Thank you for such a thoughtful introspection. I appreciate your viewpoints on many aspects of what it means to be a caring, productive adult. The point that struck home most with me was how you sought out the professor whose point of view you questioned and whose grade you questioned and learned even more and grew in your ideas and thinking. That’s what real education is supposed to be about, and seldom happens. Your points on the political international scene were well made and effective.
Lamar-
I wish I could think of something to say-but you said it all…beautifully.
Lamar,
I stand in solidarity with my brothers and sisters in arms. While I do not presume to speak for every individual in the US military, I can comfortably claim that the overwhelming majority – in the 85 to 95 percent range, are in giddy celebration over this event. It is as fine a symbolic (and let us make no mistake – this is an almost, but not quite, entirely a symbolic victory) victory as the United States has EVER achieved, maybe the finest. It eclipses the capture of Saddam Hussein by an order of magnitude.
For a brief moment we collectively remembered that gorgeous late summer morning when everything changed.
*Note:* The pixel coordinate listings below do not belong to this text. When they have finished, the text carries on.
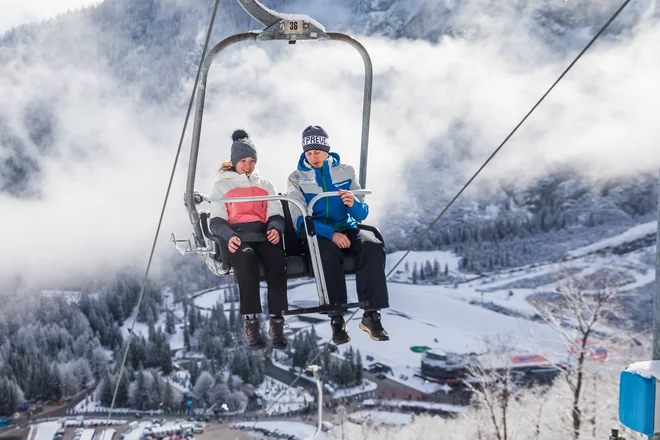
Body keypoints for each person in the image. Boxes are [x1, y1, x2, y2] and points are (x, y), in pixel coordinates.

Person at [287, 125, 390, 345]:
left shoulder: (345, 171)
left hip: (347, 227)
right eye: (309, 153)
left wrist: (353, 204)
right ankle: (337, 318)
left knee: (371, 244)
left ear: (327, 150)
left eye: (317, 151)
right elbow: (299, 218)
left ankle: (371, 315)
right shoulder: (297, 178)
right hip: (317, 231)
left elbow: (363, 212)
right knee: (326, 253)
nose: (313, 157)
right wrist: (330, 234)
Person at [209, 129, 288, 350]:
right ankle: (252, 323)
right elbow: (216, 221)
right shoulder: (222, 186)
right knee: (246, 262)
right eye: (243, 160)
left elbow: (275, 213)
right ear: (234, 161)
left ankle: (277, 322)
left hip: (263, 234)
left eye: (252, 160)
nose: (248, 165)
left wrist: (275, 227)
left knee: (277, 262)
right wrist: (229, 236)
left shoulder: (265, 184)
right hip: (238, 237)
The amount of treasure and blood expended has been staggering. However, we must conclude that justice was done.
However, this victory means nothing if we do not follow through. We need to continue to pursue every person, group, organization or government that had anything to do with 9/11 and expunge them from our presence.
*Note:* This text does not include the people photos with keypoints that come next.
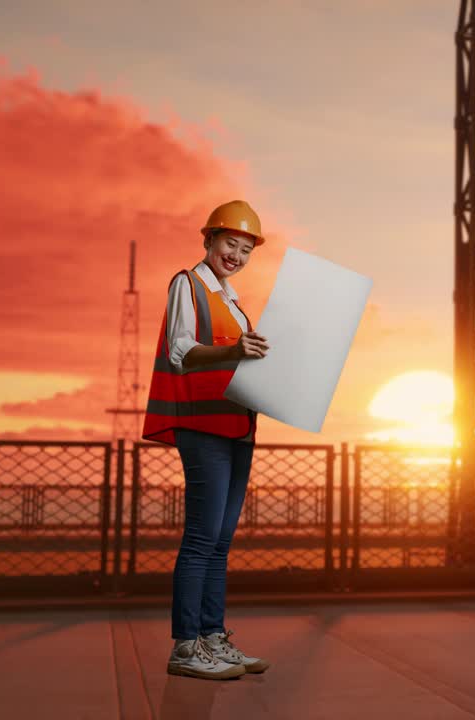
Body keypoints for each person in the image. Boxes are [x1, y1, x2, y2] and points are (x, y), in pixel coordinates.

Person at [140, 199, 273, 680]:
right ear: (209, 240)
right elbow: (180, 351)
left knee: (220, 541)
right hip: (204, 426)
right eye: (229, 243)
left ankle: (213, 638)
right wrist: (235, 349)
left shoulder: (232, 301)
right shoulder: (188, 284)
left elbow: (238, 360)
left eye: (245, 248)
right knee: (201, 539)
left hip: (237, 426)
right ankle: (185, 646)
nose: (236, 254)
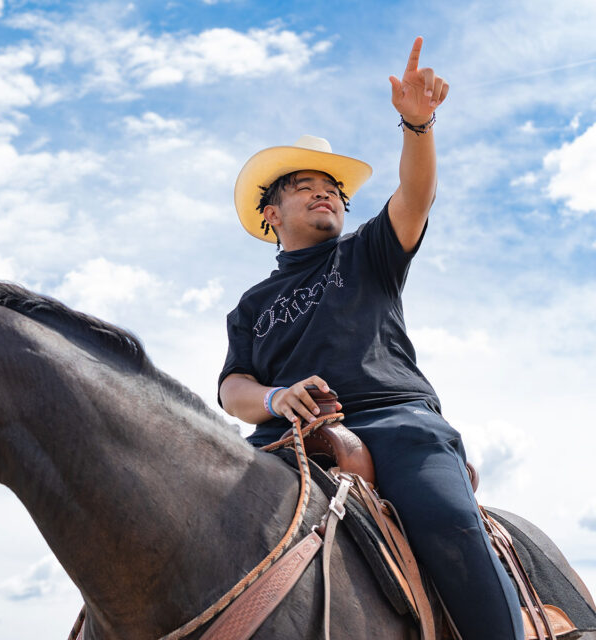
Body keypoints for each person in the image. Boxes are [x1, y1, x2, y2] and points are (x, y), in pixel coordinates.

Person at [217, 37, 523, 639]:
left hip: (396, 426)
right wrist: (276, 398)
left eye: (331, 186)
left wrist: (417, 124)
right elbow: (233, 389)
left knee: (447, 525)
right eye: (303, 185)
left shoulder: (369, 253)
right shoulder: (251, 304)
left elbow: (414, 196)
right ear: (270, 214)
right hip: (283, 442)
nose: (323, 191)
And as Memorial Day 2011 approaches (and the 10th annual commemoration of the 9/11 attacks) I ask one thing: When you toast our honored dead – think of the blood of our enemies they have shed. It is that blood that makes their sacrifice mean something. Our goal is not to die for our country. We do not seek that as an end or even as an obligatory means. Certainly we accept that as a possible consequence to our lives and actions as soldiers, sailors, airmen and marines. But our ultimate goal is to kill the enemies of our nation until they are no more or make peace.
Through God we shall do valiantly: for he it is that shall tread down our enemies. Psalm 60:12
New post please…”We got him” is getting old. Oh, I’ve been asked to ask you to simplify your missives. Your choice of words “ain’t” understood by at least half of the residents in the CENLA area. Way to go CENLA!
Party on.
yes, on new post please.
hell no, on changing your choice of words. If half of Cenla doesn’t understand a word, there is such a thing as a dictionary.
Next week. I’m in the Balkans for a few days. And sorry, I ain’t giving up my big words.
Nor should you. Hell, I get edjumicated when I read your stuff.
I was merely the messenger in this case.
I would like to hear your take on Caroline Fayard’s ethics issue’s.